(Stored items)
══════════════════════════════

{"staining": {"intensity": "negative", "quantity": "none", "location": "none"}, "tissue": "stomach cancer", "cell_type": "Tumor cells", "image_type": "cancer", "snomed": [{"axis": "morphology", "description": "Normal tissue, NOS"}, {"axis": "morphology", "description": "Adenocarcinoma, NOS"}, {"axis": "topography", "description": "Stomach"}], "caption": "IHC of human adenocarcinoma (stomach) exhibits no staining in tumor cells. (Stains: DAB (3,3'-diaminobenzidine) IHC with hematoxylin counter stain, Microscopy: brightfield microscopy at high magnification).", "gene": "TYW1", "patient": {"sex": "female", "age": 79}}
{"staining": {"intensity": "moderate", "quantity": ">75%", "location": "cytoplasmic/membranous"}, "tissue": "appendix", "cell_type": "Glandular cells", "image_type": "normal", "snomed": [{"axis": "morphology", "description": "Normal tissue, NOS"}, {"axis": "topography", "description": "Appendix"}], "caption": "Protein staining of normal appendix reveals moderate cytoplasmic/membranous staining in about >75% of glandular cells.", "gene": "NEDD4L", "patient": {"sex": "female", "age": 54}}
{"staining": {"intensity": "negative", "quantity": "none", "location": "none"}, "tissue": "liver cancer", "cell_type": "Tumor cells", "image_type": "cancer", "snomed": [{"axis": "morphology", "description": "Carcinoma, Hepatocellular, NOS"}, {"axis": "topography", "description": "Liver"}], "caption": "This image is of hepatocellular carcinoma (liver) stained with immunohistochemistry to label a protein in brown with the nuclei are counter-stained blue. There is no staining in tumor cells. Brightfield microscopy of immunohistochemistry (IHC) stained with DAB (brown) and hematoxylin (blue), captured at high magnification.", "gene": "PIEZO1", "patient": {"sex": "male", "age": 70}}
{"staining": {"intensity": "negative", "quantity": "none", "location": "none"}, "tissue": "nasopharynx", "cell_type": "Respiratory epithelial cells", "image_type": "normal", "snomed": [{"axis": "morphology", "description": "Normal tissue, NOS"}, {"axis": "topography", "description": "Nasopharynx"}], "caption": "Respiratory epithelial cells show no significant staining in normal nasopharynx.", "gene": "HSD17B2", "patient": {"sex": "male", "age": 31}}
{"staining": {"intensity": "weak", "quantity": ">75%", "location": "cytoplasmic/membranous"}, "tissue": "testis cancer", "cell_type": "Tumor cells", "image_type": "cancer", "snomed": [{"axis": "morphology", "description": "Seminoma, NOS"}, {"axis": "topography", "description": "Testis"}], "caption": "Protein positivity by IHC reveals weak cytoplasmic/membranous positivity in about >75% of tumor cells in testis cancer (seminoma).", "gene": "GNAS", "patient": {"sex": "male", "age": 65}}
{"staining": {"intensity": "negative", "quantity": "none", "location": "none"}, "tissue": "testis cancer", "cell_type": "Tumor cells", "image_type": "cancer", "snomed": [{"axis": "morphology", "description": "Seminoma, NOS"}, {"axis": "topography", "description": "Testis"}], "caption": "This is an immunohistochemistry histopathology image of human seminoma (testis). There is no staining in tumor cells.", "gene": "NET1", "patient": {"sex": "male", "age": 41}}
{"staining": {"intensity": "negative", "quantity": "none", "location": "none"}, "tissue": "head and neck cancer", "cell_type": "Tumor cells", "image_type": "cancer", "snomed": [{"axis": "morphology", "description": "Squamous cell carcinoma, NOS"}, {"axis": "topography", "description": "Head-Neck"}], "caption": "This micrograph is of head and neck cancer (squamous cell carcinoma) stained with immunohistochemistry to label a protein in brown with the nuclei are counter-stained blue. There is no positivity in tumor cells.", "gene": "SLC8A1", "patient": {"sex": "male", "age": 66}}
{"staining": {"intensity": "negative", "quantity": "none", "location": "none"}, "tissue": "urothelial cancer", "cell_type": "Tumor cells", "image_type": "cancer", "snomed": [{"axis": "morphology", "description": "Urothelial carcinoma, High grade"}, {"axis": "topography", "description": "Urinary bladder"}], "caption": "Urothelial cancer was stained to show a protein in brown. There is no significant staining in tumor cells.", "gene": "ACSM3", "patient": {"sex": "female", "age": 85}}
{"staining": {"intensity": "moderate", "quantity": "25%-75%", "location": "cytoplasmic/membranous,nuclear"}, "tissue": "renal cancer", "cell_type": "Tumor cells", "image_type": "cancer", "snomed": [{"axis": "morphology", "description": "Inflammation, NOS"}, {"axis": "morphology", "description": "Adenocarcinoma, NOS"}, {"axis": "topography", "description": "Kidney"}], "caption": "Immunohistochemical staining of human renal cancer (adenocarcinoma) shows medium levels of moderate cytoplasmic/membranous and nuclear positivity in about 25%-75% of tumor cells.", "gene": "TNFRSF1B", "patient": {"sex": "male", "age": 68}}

══════════════════════════════

Beginning at the line above with "epithelial cells show" and finishing at the line with "is an immunohistochemistry", return each line exactly and return nothing else.

_Result:_
{"staining": {"intensity": "negative", "quantity": "none", "location": "none"}, "tissue": "nasopharynx", "cell_type": "Respiratory epithelial cells", "image_type": "normal", "snomed": [{"axis": "morphology", "description": "Normal tissue, NOS"}, {"axis": "topography", "description": "Nasopharynx"}], "caption": "Respiratory epithelial cells show no significant staining in normal nasopharynx.", "gene": "HSD17B2", "patient": {"sex": "male", "age": 31}}
{"staining": {"intensity": "weak", "quantity": ">75%", "location": "cytoplasmic/membranous"}, "tissue": "testis cancer", "cell_type": "Tumor cells", "image_type": "cancer", "snomed": [{"axis": "morphology", "description": "Seminoma, NOS"}, {"axis": "topography", "description": "Testis"}], "caption": "Protein positivity by IHC reveals weak cytoplasmic/membranous positivity in about >75% of tumor cells in testis cancer (seminoma).", "gene": "GNAS", "patient": {"sex": "male", "age": 65}}
{"staining": {"intensity": "negative", "quantity": "none", "location": "none"}, "tissue": "testis cancer", "cell_type": "Tumor cells", "image_type": "cancer", "snomed": [{"axis": "morphology", "description": "Seminoma, NOS"}, {"axis": "topography", "description": "Testis"}], "caption": "This is an immunohistochemistry histopathology image of human seminoma (testis). There is no staining in tumor cells.", "gene": "NET1", "patient": {"sex": "male", "age": 41}}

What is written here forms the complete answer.